Jika bukan aib alasannya ego kelelakiannya, Rusli sanggup saja mendekap badan Bapak erat-erat sesaat sebelum keberangkatannya, kemudian menangis sesenggukan. Meninggalkan keluarga dan menyeberangi samudra di usianya yang gres menginjak dua puluh tahun bukanlah masalah mudah. Apalagi mesti hidup tanpa Bapak.

“Kamu sudah dewasa. Dan orang remaja harus menghadapi hidup dengan caranya sendiri, asal tidak merugikan orang lain. Ingat itu, Rusli,” kata Bapak memberi wejangan terakhir. “Baik-baik di negeri orang, Nak. Jangan berbuat yang tidak-tidak sehingga mencoreng nama baik negeri ini.”

“Iya, Bapak. Doakan Rusli selalu berpengaruh di sana.” Mata Rusli berkaca-kaca, tinggal menunggu waktu sebelum air mata tumpah ruah.
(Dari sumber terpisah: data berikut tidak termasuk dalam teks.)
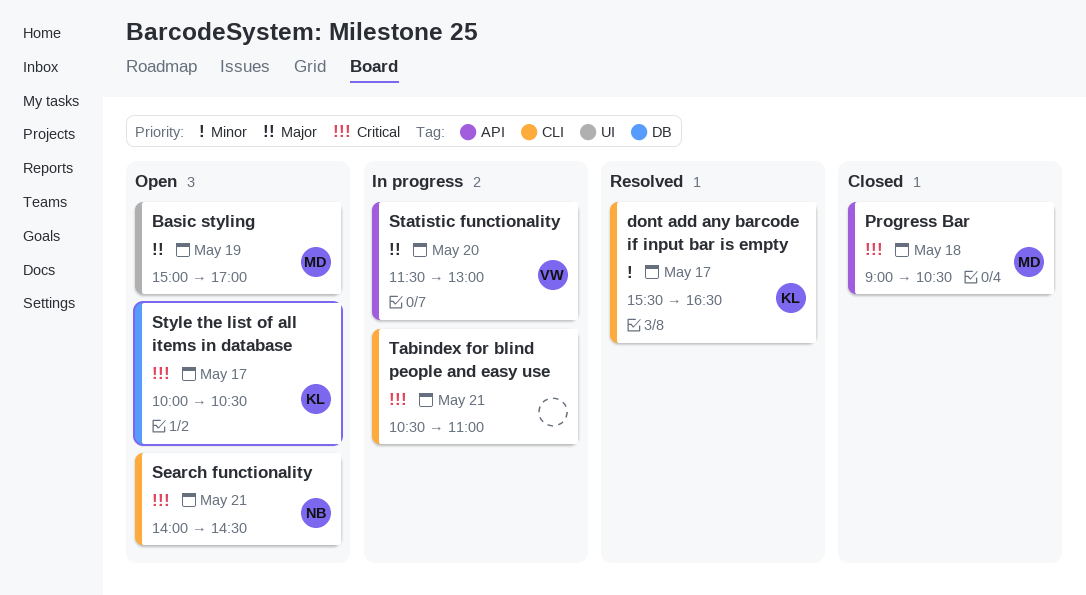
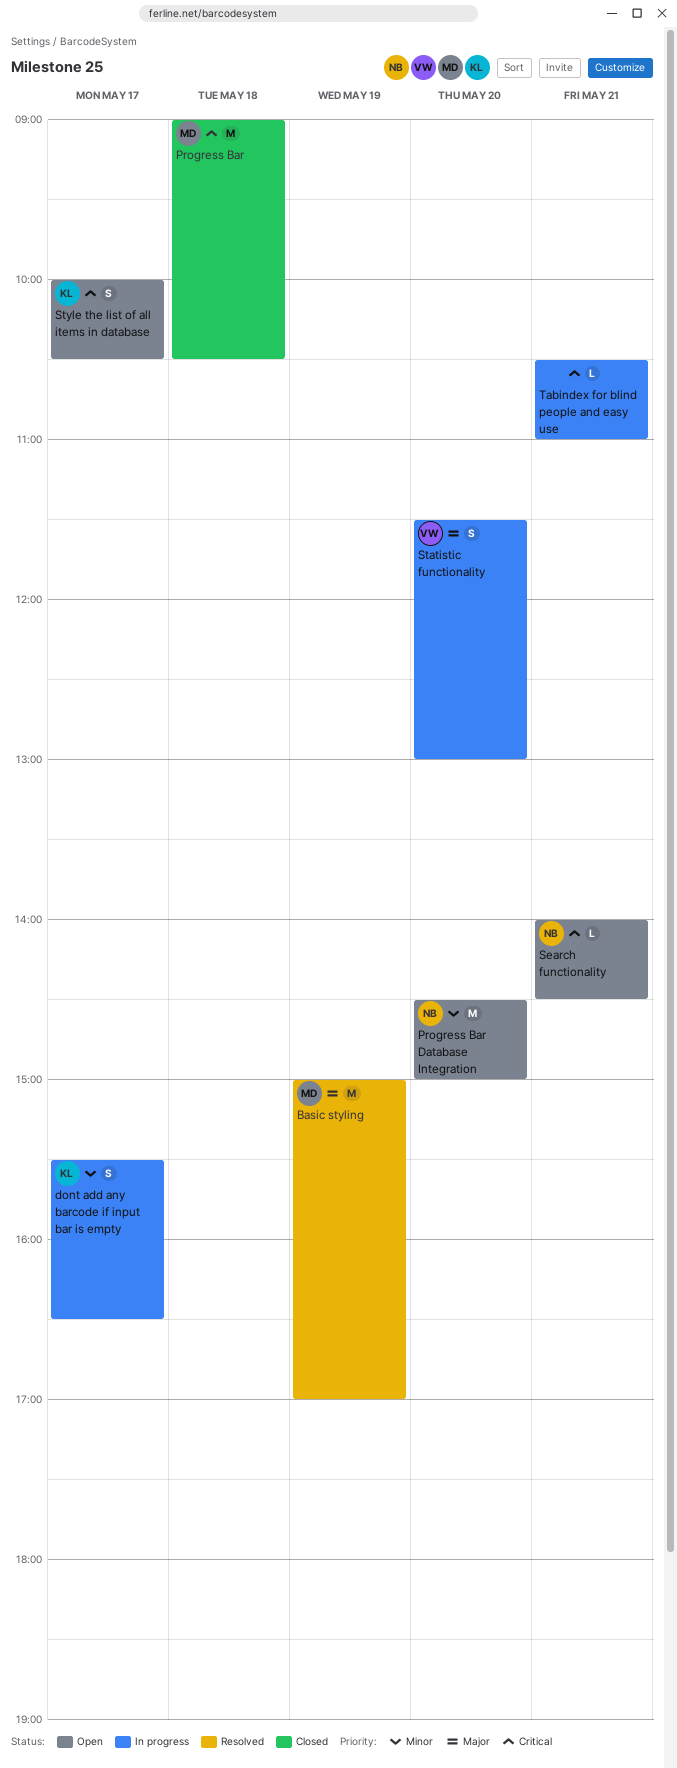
Basic styling, status: Open -> Resolved
dont add any barcode if input bar is empty, status: Resolved -> In progress
Progress Bar Database Integration: none -> present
“Selalu, Nak. Selalu ada doa di setiap hela napas Bapak untuk kamu.” Bapak menepuk-nepuk bahu Rusli, penuh kebanggaan.

Tangan Rusli melambai kuat-kuat di iringi derai air mata yang tak tertahankan, mengisyaratkan salam perpisahan yang begitu mendalam. Ia tak peduli orang-orang di sekitar memandanginya sambil menahan tawa, bahkan sebagian cekikikan kolam orang gila. Seorang lelaki remaja melaksanakan salam perpisahan menyerupai anak Taman Kanak-kanak ialah tontonan yang mungkin menggelikan, juga tak lumrah.

Bapak bukan sekadar bapak biologis bagi Rusli, tapi lebih dari itu. Pula, bukan sosok absolut yang setiap kemauannya harus dituruti anaknya. Bapak sanggup menjadi teman, sahabat, atau bahkan musuh Rusli di saat-saat tertentu. Misalnya saja masalah shalat Jumat, ibadah rutin pekanan yang kerap mereka laksanakan secara tolong-menolong ketika Rusli masih menganggur.

Menurut Bapak, pakaian wajib shalat Jumat itu terdiri atas peci, baju koko, dan sarung. Akan tetapi, hal itu tidak berlaku bagi Rusli. Rusli lebih suka mengenakan kaus dan celana panjang, tanpa peci. Yang terjadi kemudian, Rusli dan Bapak kerap berdebat sebelum berangkat menuju masjid.

“Peci?” Sebuah peci disodorkan Bapak, berbalas gelengan kepala Rusli. Bapak lantas memelototi Rusli.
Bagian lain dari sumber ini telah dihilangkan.